Tax Structuring for Business & Investment
When establishing a new business, there are multiple options on how to structure it to your best advantage. There are a number of options including structuring as a sole trader, partnership, company or trust.
Business Structures
Sole Trader
This is the most basic business structure in which you may operate as an individual with your own ABN. In regards to tax structuring, both your individual tax and business tax are consolidated and considered one.
Partnership
A partnership is most appropriate when conducting business with one or more people. Whilst the set up costs can be inexpensive like the sole trader, there are challenges relating to the liability of both parties. You will likely have an increased resource pool but you will also be responsible for all debts incurred by the partnership. Personal assets may come into play to reconcile a debt if one party cannot pay it. Similarly to a sole trader, the business as a whole won’t pay any income tax; instead each partner is taxed according to his or her portion of partnership income.
Company
The decision to establish a company over other smaller legal structures means that your business becomes a separate legal entity entirely. Instead of being regulated by the Australia Tax Office, the company is regulated by the Australian Securities and Investments Commission. The advantages of an incorporated company are an increased access to capital to fund the operation of your company as people can buy shares within it. Some considerations to make are the PAYG instalments that will need to be made consistently through out the year, a yearly income tax return (for the business) and a GST that must be deducted if the company earns over a certain amount.
Investment Structures
Investment structures relate to how individuals can invest within a certain business structure. It directly relates to how your investments are legally owned. As addressed above, they can be owned through structures such as a sole trader, partnership or company. By implementing a certain business structure, it transfers the ownership of certain assets from individual ownership to joint or incorporated ownership.
Other forms of investment structures are trusts and superannuation funds that can own certain assets to provide beneficial management of them.
Bookkeeping, Accounting & Tax Compliance
Running a business means keeping track of your spending, paying your tax and a variety of other intricate tasks. When first establishing a business, it is important to decide whether you will commit to taking on these tasks or to put them in the hands of a trusted professional.

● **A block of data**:
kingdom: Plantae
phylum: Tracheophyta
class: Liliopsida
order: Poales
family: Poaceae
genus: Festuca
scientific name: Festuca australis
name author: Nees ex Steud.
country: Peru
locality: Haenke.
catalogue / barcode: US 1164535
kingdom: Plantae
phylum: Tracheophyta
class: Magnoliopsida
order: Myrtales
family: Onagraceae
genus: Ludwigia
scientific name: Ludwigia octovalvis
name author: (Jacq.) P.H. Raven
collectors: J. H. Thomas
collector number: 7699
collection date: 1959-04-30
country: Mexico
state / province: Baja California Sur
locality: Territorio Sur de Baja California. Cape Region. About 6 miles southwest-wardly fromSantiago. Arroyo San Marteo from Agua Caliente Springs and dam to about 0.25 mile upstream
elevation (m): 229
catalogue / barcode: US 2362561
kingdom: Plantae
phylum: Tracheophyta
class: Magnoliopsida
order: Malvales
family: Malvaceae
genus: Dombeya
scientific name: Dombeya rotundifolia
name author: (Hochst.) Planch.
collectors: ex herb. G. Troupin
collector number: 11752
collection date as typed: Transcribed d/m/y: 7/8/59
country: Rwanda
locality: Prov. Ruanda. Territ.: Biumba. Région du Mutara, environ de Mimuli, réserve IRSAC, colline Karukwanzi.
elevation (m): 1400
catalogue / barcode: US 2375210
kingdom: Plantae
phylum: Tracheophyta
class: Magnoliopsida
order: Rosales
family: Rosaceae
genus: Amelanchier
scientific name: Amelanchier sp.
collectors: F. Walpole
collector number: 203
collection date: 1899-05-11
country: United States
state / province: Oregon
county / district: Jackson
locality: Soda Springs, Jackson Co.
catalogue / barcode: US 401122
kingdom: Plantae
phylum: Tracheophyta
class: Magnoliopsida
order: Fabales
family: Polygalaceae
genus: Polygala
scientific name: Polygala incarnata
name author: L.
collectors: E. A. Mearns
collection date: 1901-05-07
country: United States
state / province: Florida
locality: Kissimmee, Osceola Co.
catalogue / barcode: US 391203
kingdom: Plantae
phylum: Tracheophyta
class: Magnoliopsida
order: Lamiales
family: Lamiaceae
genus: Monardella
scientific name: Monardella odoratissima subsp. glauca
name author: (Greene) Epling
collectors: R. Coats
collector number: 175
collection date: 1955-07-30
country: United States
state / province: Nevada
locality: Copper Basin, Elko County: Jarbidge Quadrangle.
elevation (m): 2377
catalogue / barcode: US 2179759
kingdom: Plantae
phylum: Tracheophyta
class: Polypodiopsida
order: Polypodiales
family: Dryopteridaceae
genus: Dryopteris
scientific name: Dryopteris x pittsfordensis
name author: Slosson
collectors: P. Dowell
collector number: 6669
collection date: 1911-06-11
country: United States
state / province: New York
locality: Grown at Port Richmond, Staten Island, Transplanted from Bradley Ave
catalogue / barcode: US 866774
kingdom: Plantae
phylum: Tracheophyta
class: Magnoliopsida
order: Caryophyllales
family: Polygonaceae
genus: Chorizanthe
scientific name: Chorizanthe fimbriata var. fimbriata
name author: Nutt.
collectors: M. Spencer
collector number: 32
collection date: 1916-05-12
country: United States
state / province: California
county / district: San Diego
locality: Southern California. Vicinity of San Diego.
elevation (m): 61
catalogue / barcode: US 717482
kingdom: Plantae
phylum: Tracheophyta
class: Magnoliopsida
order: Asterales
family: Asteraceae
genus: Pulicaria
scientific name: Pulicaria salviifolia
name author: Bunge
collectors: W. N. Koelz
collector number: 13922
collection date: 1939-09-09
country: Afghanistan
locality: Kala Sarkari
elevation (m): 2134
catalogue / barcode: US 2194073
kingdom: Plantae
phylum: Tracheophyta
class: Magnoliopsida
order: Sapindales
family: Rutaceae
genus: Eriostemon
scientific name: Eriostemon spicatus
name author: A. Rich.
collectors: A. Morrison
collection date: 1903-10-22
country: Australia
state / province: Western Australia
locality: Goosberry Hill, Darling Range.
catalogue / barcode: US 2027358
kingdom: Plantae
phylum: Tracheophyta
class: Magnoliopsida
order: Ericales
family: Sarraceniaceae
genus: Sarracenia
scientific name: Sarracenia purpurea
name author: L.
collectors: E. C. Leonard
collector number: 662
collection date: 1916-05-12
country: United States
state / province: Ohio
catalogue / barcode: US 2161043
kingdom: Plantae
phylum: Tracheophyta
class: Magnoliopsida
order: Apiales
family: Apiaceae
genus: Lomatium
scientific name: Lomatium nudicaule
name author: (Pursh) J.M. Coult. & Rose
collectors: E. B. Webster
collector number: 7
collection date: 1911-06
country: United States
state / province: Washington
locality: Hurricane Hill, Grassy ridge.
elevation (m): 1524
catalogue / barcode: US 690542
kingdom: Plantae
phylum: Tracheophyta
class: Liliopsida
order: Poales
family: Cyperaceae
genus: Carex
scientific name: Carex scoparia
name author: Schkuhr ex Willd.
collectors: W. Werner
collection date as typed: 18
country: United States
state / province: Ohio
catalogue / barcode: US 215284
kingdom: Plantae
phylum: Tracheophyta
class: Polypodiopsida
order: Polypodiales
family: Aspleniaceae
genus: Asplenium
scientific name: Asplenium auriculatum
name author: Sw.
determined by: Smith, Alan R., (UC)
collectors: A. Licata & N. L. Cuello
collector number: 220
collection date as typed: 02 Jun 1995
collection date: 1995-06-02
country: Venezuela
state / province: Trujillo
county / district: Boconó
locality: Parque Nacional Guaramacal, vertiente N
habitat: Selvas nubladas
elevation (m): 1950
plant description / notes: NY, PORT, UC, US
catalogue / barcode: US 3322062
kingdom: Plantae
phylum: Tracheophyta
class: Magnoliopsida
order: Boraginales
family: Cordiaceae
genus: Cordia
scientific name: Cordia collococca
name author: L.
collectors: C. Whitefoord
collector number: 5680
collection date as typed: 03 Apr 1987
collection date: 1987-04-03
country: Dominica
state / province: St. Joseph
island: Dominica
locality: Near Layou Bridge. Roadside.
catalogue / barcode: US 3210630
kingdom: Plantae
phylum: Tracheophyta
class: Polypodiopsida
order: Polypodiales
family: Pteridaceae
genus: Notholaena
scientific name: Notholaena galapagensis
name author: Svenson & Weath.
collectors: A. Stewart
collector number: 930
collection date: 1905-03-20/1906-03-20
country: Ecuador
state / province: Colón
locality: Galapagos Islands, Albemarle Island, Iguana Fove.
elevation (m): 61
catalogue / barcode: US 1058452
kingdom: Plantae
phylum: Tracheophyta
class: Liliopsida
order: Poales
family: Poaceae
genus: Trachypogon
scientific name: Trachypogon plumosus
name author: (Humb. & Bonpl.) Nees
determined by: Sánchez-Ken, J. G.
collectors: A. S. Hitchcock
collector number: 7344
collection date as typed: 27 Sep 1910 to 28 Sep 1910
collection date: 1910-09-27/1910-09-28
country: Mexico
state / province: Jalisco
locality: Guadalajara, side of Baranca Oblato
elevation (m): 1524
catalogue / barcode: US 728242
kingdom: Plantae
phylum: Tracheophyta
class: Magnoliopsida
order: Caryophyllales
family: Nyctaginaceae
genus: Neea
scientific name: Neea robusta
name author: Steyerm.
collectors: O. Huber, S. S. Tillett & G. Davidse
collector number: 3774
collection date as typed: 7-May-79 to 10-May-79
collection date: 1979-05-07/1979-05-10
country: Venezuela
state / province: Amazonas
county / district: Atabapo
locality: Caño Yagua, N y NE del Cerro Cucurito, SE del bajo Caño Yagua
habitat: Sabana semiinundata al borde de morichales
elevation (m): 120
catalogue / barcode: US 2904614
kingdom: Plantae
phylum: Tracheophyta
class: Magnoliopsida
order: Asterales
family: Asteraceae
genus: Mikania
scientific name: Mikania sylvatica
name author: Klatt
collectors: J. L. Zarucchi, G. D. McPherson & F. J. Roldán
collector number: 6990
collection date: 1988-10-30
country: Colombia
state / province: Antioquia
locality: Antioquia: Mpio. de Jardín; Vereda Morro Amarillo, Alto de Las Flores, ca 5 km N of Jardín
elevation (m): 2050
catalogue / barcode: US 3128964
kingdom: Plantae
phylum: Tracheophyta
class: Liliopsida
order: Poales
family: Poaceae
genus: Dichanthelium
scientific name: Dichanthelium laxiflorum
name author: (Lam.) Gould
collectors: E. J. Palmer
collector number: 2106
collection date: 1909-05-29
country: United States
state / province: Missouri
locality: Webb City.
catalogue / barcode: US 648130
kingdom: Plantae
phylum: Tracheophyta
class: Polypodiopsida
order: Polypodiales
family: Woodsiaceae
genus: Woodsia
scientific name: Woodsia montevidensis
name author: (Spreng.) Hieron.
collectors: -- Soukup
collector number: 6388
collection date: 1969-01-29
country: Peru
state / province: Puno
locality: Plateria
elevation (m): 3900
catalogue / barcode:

● **WRITTEN REQUEST**:
Do the following statements agree with the tax structuring text above? For each, answer yes or no and quote the deciding words. (a) In a partnership, the business as a whole pays income tax. (b) A company is regulated by the Australian Securities and Investments Commission rather than the Australia Tax Office. (c) Trusts and superannuation funds are named as other forms of investment structures.

● **COMPLETED TASK**:
(a) No: "the business as a whole won’t pay any income tax; instead each partner is taxed according to his or her portion of partnership income."
(b) Yes: "Instead of being regulated by the Australia Tax Office, the company is regulated by the Australian Securities and Investments Commission."
(c) Yes: "Other forms of investment structures are trusts and superannuation funds"